◆ **What the exercise asks**
Each line of the records that includes "with" should be found and copied.

◆ **User interface change data**

◆ ◆ ◆

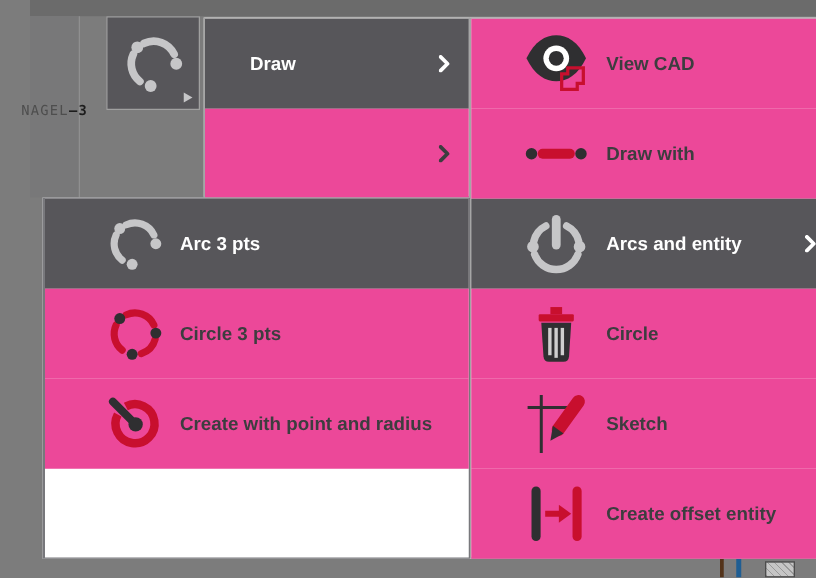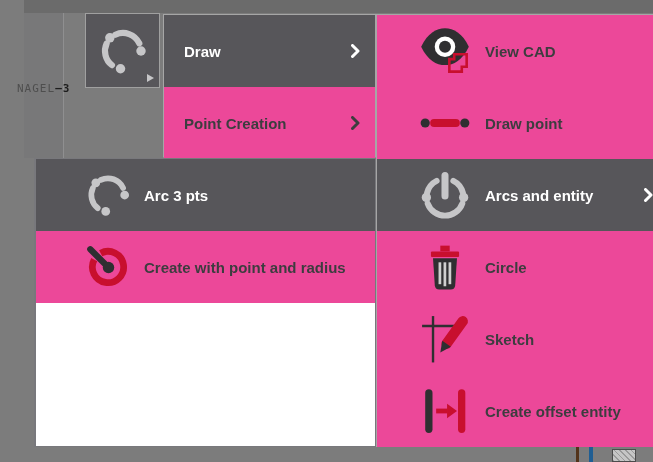--- a/index.html
+++ b/index.html
@@ -31,21 +31,21 @@
   
   .icon-btn{left:61px;top:13px;width:75px;height:75px;background:var(--highlight);border:1px solid #a0a0a0;display:flex;align-items:center;justify-content:center;}
   .btn-tri{position:absolute;right:5px;bottom:5px;width:0;height:0;border-left:7px solid var(--icon-light);border-top:4px solid transparent;border-bottom:4px solid transparent;}
   
   .panel{background:#fff;}
   .draw-menu{left:139px;top:14px;width:213px;height:144px;border:1px solid #a6a6a6;border-bottom-color:#7d7d7e;}
   .right-panel{left:352px;top:14px;width:293px;height:433px;border:1px solid #a6a6a6;}
   .left-submenu{left:10px;top:158px;width:342px;height:289px;border:1px solid #78787c;border-left-width:2px;}
   .row{height:72px;display:flex;align-items:center;background:#ec4899;color:var(--menu-text);cursor:default;}
   .row.hl{background:var(--highlight);color:#fff;}
-  .draw-menu .row{padding-left:20px;}
+  .draw-menu .row{padding-left:36px;}
   .right-panel .row{padding-left:42px;}
   .left-submenu .row{padding-left:46px;}
   .icon-box{width:52px;height:52px;flex:none;display:flex;align-items:center;justify-content:center;}
   .right-panel .label{margin-left:14px;}
   .left-submenu .label{margin-left:10px;}
   .chev{margin-left:auto;margin-right:15px;flex:none;display:flex;}
   .chev polyline{fill:none;stroke:currentColor;stroke-width:3;stroke-linecap:round;stroke-linejoin:round;}
   
   .sR{stroke:var(--accent-red);fill:none;} .sD{stroke:var(--icon-dark);fill:none;} .sL{stroke:var(--icon-light);fill:none;}
   .fR{fill:var(--accent-red);} .fD{fill:var(--icon-dark);} .fL{fill:var(--icon-light);} .fG{fill:#cfcfcf;} .fW{fill:#fff;}
@@ -95,21 +95,20 @@
 <div class="abs panel draw-menu">
   <div class="row hl">
     <span class="label">Draw</span>
     <span class="chev">
         <svg width="9" height="14" viewBox="0 0 9 14">
           <polyline points="1.5,1.5 7,7 1.5,12.5"></polyline>
         </svg>
       </span>
   </div>
   <div class="row">
-    <span class="label">Point Creation</span>
     <span class="chev">
         <svg width="9" height="14" viewBox="0 0 9 14">
           <polyline points="1.5,1.5 7,7 1.5,12.5"></polyline>
         </svg>
       </span>
   </div>
 </div>
 
 <div class="abs panel left-submenu">
   <div class="row hl">
@@ -120,20 +119,33 @@
         <circle class="fL" cx="12.3" cy="12.3" r="4.2"></circle>
           <circle class="fL" cx="40" cy="24" r="4.2"></circle>
           <circle class="fL" cx="21.8" cy="39.8" r="4.2"></circle>
       </svg>
     </span>
     <span class="label">Arc 3 pts</span>
   </div>
   <div class="row">
     <span class="icon-box">
       <svg width="50" height="50" viewBox="0 0 48 48">
+        <path class="sR" stroke-width="5.5" stroke-linecap="round" d="M17.2 9.5 A16 16 0 0 1 38.5 17.2"></path>
+        <path class="sR" stroke-width="5.5" stroke-linecap="round" d="M9.5 17.2 A16 16 0 0 0 14.15 36.6"></path>
+        <path class="sR" stroke-width="5.5" stroke-linecap="round" d="M28.9 39.2 A16 16 0 0 0 39.5 28.1"></path>
+        <circle class="fD" cx="12.3" cy="12.3" r="4.2"></circle>
+          <circle class="fD" cx="40" cy="23.5" r="4.2"></circle>
+          <circle class="fD" cx="21.8" cy="39.8" r="4.2"></circle>
+      </svg>
+    </span>
+    <span class="label">Circle 3 pts</span>
+  </div>
+  <div class="row">
+    <span class="icon-box">
+      <svg width="50" height="50" viewBox="0 0 48 48">
         <path class="sR" stroke-width="6.5" d="M16.96 10.76 A15 15 0 1 1 10.76 16.96"></path>
         <path class="sD" stroke-width="6" stroke-linecap="round" d="M7 7 L24 24"></path>
         <circle class="fD" cx="24.5" cy="24.5" r="5.5"></circle>
       </svg>
     </span>
     <span class="label">Create with point and radius</span>
   </div>
 </div>
 
 <div class="abs panel right-panel">
@@ -149,21 +161,21 @@
     <span class="label">View CAD</span>
   </div>
   <div class="row">
     <span class="icon-box">
       <svg width="50" height="50" viewBox="0 0 48 48">
         <circle class="fD" cx="5" cy="24" r="4.4"></circle>
           <circle class="fD" cx="43" cy="24" r="4.4"></circle>
         <path class="sR" stroke-width="7.5" stroke-linecap="round" d="M13.5 24 H34.5"></path>
       </svg>
     </span>
-    <span class="label">Draw point</span>
+    <span class="label">Draw with</span>
   </div>
   <div class="row hl">
     <span class="icon-box">
       <svg width="52" height="52" viewBox="0 0 48 48">
         <path class="sL" stroke-width="6.5" stroke-linecap="round" d="M24 6 V25"></path>
         <path class="sL" stroke-width="5.5" stroke-linecap="round" d="M7.4 22.2 A17 17 0 0 1 16.3 10.9"></path>
         <path class="sL" stroke-width="5.5" stroke-linecap="round" d="M31.7 10.9 A17 17 0 0 1 40.6 22.2"></path>
         <path class="sL" stroke-width="5.5" stroke-linecap="round" d="M8 31.8 A17 17 0 0 0 40 31.8"></path>
         <circle class="fL" cx="6.8" cy="26.2" r="4.3"></circle>
           <circle class="fL" cx="41.2" cy="26.2" r="4.3"></circle>

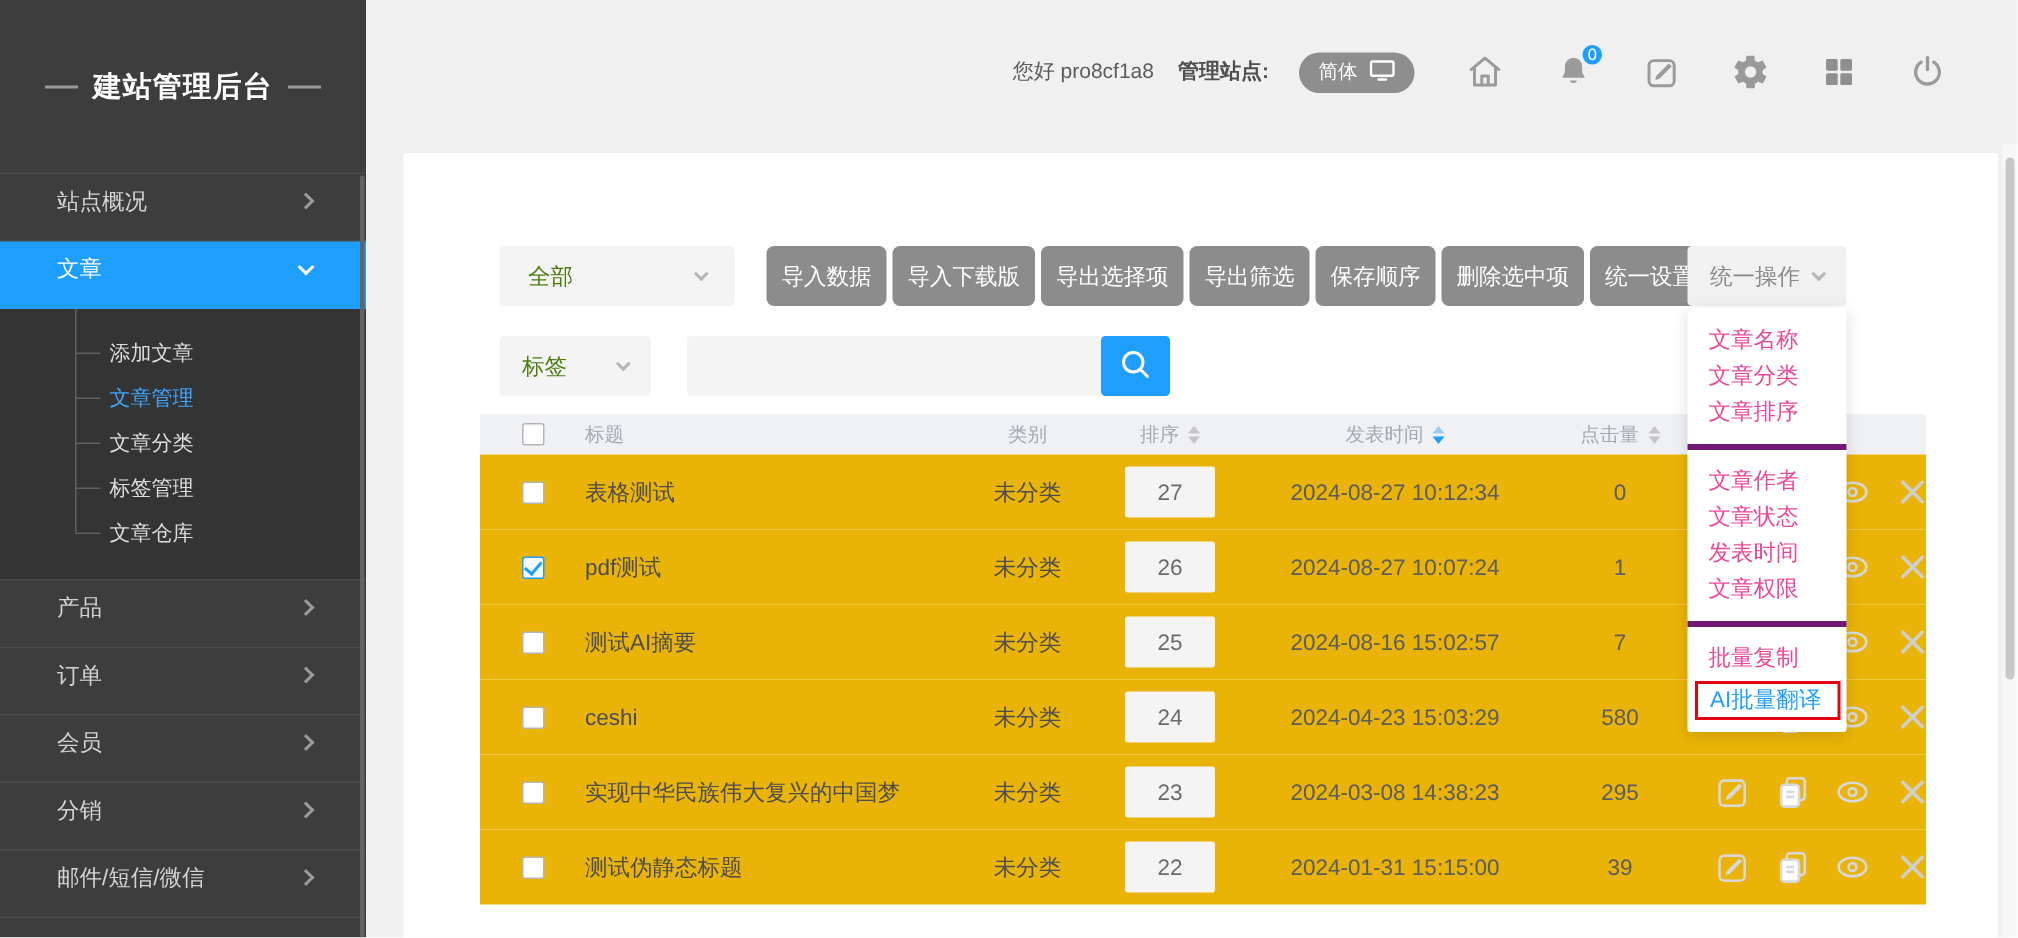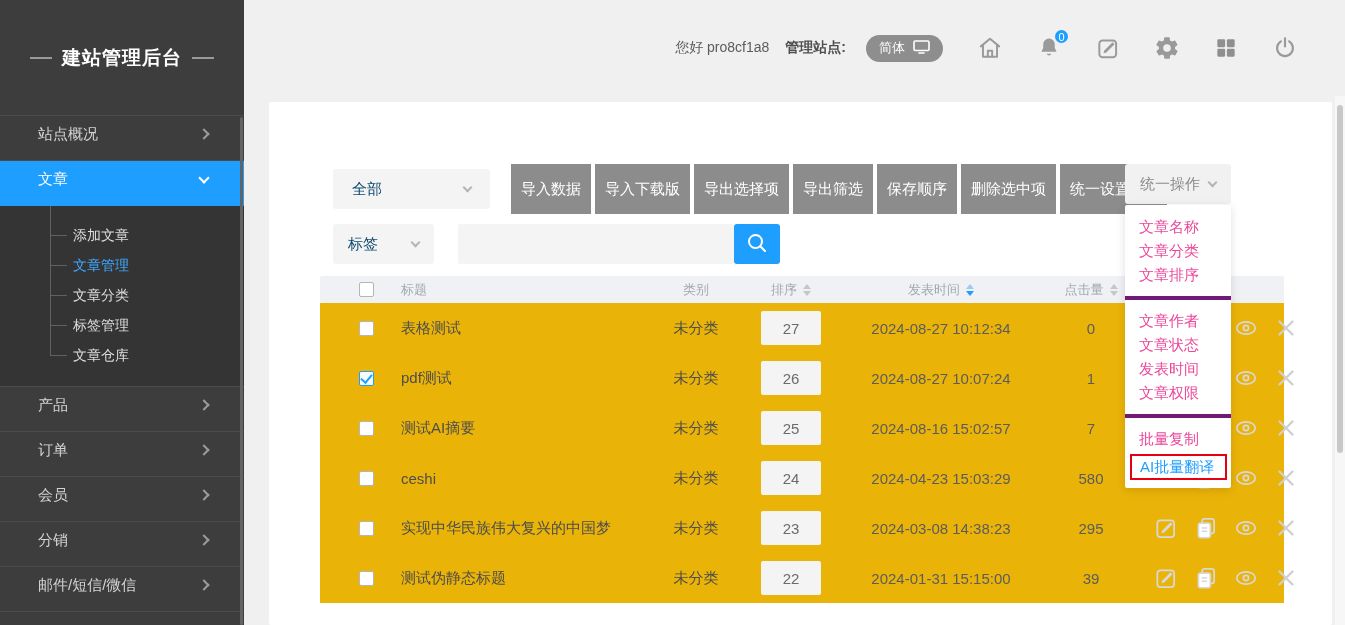--- a/index.html
+++ b/index.html
@@ -37,38 +37,38 @@
   .hicon svg { display:block; }
   .badge { position:absolute; top:-7px; right:-8px; min-width:17px; height:17px; padding:0 2px; border-radius:9px;
            background:#1e9fff; color:#fff; font-size:11px; display:flex; align-items:center; justify-content:center;
            border:2px solid #f0f0f0; }
 
   
   .card { position:absolute; left:269px; top:102px; width:1063px; height:523px; background:#fff; border-radius:2px; z-index:1; }
 
   .toolbar-row { position:absolute; left:64px; top:62px; display:flex; gap:4px; align-items:center; }
   .select-box { height:40px; background:#f4f4f4; border-radius:3px; display:flex; align-items:center;
-                justify-content:space-between; color:#0c4a6e; font-size:15px; cursor:pointer; }
+                justify-content:space-between; color:#4d7c0f; font-size:15px; cursor:pointer; }
   .select-all { width:157px; padding:0 19px; margin-right:17px; }
   .schev { width:7px; height:7px; border-right:2px solid #b5b5b5; border-bottom:2px solid #b5b5b5; transform:rotate(45deg); margin-top:-4px; }
-  .gbtn { height:50px; background:#8c8c8c; color:#fff; font-size:15px; border:none; border-radius:0; padding:0 10px; cursor:pointer;
+  .gbtn { height:40px; background:#8c8c8c; color:#fff; font-size:15px; border:none; border-radius:5px; padding:0 10px; cursor:pointer;
           font-family:Liberation Mono, monospace; }
   .unified-btn { position:absolute; left:856px; top:62px; width:106px; height:40px; background:#f1f1f1; border-radius:3px;
                  display:flex; align-items:center; justify-content:center; gap:9px; color:#8a8a8a; font-size:15px; cursor:pointer; }
 
   .filter-row { position:absolute; left:64px; top:122px; display:flex; align-items:flex-start; }
   .select-tag { width:101px; padding:0 15px; margin-right:24px; }
   .search-input { width:276px; height:40px; background:#f4f4f4; border:none; border-radius:3px 0 0 3px; padding:0 12px;
                   font-size:15px; color:#333; outline:none; font-family:"Liberation Sans", sans-serif; }
   .search-btn { width:46px; height:40px; background:#1e9fff; border:none; border-radius:3px;
                 display:flex; align-items:center; justify-content:center; cursor:pointer; }
 
   
   .table { position:absolute; left:51px; top:174px; width:964px; }
-  .trow { display:grid; grid-template-columns:50px 270px 90px 100px 200px 100px 1fr; align-items:center;padding-left:11px; }
+  .trow { display:grid; grid-template-columns:50px 270px 90px 100px 200px 100px 1fr; align-items:center; }
   .thead { height:27px; background:#eff1f4; border-radius:2px; color:#a3a9b0; font-size:13px; }
   .tbody .trow { height:50px; font-size:15px; color:#4d4d4d; background:#eab308; }
   .c-check { padding-left:28px; display:flex; align-items:center; }
   .c-title { padding-left:20px; }
   .c-center { text-align:center; }
   .c-date, .c-clicks { text-align:center; color:#5c5c5c; }
   .hlabel { display:inline-flex; align-items:center; }
   .order-box { width:60px; height:34px; background:#f4f4f4; border-radius:2px; display:flex; align-items:center;
                justify-content:center; color:#6b6b6b; margin:0 auto; cursor:text; }
   .actions { display:flex; gap:14px; padding-left:12px; align-items:center; }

◆ ◆ ◆

◆ **Answer to the exercise**
     <span class="label">Create with point and radius</span>
+    <span class="label">Draw with</span>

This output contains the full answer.